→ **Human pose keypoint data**
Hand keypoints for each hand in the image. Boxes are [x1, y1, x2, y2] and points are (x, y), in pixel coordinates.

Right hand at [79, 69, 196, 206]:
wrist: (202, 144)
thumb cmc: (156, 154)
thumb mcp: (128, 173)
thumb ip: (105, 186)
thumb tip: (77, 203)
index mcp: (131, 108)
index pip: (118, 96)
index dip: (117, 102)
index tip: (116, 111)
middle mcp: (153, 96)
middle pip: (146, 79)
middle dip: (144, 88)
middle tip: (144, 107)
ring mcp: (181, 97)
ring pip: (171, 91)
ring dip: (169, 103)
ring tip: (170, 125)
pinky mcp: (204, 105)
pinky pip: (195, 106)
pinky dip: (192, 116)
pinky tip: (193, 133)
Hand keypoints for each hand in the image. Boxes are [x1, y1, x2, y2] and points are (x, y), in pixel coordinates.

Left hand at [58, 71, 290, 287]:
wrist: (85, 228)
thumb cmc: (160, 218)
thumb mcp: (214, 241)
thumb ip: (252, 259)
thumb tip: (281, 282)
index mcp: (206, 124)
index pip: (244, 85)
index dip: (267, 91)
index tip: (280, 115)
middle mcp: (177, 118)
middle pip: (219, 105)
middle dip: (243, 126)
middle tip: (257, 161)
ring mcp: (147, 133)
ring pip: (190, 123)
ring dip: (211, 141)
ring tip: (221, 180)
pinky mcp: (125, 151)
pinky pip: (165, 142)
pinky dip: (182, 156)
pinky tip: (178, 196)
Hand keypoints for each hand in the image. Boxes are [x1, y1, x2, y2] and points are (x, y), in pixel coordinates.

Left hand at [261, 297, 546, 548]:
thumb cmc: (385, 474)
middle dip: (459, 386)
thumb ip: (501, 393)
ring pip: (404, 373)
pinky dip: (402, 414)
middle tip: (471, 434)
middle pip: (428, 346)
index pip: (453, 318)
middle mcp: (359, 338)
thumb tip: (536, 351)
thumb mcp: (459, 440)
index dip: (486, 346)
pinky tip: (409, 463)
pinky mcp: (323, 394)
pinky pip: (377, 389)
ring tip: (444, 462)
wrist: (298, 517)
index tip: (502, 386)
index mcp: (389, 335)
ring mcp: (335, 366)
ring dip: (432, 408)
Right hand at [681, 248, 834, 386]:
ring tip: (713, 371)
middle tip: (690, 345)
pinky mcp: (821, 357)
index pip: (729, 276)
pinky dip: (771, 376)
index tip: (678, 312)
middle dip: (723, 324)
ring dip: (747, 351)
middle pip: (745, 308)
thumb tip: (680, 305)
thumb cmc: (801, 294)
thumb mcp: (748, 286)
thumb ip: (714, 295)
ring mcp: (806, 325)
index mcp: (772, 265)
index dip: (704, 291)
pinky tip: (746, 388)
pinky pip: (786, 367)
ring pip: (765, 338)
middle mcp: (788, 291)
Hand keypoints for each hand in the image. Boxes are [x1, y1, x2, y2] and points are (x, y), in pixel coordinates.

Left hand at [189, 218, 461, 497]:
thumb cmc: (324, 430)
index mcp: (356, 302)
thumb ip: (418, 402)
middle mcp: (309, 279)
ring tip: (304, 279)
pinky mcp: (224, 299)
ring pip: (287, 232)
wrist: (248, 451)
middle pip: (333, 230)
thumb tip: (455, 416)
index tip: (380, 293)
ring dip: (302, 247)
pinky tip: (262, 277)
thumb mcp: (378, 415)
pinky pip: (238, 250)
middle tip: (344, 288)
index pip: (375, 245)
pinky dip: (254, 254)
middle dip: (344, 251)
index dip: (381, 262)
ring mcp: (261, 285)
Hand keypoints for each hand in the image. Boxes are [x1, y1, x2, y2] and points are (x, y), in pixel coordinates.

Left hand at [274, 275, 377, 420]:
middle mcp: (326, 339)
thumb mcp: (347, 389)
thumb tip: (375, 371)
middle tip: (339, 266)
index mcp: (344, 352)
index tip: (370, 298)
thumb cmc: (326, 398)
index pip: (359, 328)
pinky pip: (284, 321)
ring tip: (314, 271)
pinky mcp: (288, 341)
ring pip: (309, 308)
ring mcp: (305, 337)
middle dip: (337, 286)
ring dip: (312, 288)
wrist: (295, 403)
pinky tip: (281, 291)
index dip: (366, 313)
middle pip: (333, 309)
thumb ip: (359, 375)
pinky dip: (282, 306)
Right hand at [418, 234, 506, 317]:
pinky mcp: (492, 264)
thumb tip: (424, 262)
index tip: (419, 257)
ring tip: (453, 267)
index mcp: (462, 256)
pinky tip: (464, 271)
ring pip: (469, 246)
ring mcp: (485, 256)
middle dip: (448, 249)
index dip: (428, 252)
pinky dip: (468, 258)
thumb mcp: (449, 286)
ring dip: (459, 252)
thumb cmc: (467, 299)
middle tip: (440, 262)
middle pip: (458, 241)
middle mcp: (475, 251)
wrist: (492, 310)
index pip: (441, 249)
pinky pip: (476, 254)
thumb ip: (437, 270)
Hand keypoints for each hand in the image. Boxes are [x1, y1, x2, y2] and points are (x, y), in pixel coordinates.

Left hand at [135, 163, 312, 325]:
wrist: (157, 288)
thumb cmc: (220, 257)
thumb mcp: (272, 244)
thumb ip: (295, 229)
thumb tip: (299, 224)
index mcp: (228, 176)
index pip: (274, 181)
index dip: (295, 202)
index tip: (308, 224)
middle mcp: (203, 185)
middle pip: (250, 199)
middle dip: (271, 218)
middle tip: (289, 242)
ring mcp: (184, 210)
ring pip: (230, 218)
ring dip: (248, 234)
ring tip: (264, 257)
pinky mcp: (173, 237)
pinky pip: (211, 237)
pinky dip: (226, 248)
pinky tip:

→ **The problem**
Write out, word for word, the line containing "middle tip: (344, 288)" and all the lines after it in the entries above, and nothing more.

→ **Answer to the exercise**
middle tip: (344, 288)
index pip: (375, 245)
pinky dip: (254, 254)
middle dip: (344, 251)
index dip: (381, 262)
ring mcp: (261, 285)
Hand keypoints for each hand in the image. Boxes are [x1, y1, x2, y2] and points are (x, y), in pixel coordinates.

Left hand at [274, 275, 377, 420]:
middle mcp: (326, 339)
thumb mcp: (347, 389)
thumb tip: (375, 371)
middle tip: (339, 266)
index mcp: (344, 352)
index tip: (370, 298)
thumb cmc: (326, 398)
index pip: (359, 328)
pinky pip: (284, 321)
ring tip: (314, 271)
pinky mcp: (288, 341)
ring pip: (309, 308)
ring mcp: (305, 337)
middle dip: (337, 286)
ring dip: (312, 288)
wrist: (295, 403)
pinky tip: (281, 291)
index dip: (366, 313)
middle pip: (333, 309)
thumb ip: (359, 375)
pinky dip: (282, 306)
Right hand at [418, 234, 506, 317]:
pinky mcp: (492, 264)
thumb tip: (424, 262)
index tip: (419, 257)
ring tip: (453, 267)
index mcp: (462, 256)
pinky tip: (464, 271)
ring pip: (469, 246)
ring mcp: (485, 256)
middle dip: (448, 249)
index dip: (428, 252)
pinky dip: (468, 258)
thumb mcp: (449, 286)
ring dip: (459, 252)
thumb cmc: (467, 299)
middle tip: (440, 262)
middle pip: (458, 241)
middle mcp: (475, 251)
wrist: (492, 310)
index pip: (441, 249)
pinky pip: (476, 254)
thumb ip: (437, 270)
Hand keypoints for each hand in the image. Boxes are [x1, y1, x2, y2] and points are (x, y), in pixel coordinates.

Left hand at [135, 163, 312, 325]:
wrist: (157, 288)
thumb cmc: (220, 257)
thumb mcp: (272, 244)
thumb ip: (295, 229)
thumb tip: (299, 224)
index mcp: (228, 176)
index pip: (274, 181)
index dip: (295, 202)
index tip: (308, 224)
middle mcp: (203, 185)
middle pip: (250, 199)
middle dip: (271, 218)
middle tip: (289, 242)
ring mcp: (184, 210)
ring pip: (230, 218)
ring dip: (248, 234)
ring tip: (264, 257)
pinky mcp: (173, 237)
pinky pip: (211, 237)
pinky dip: (226, 248)
pinky tip:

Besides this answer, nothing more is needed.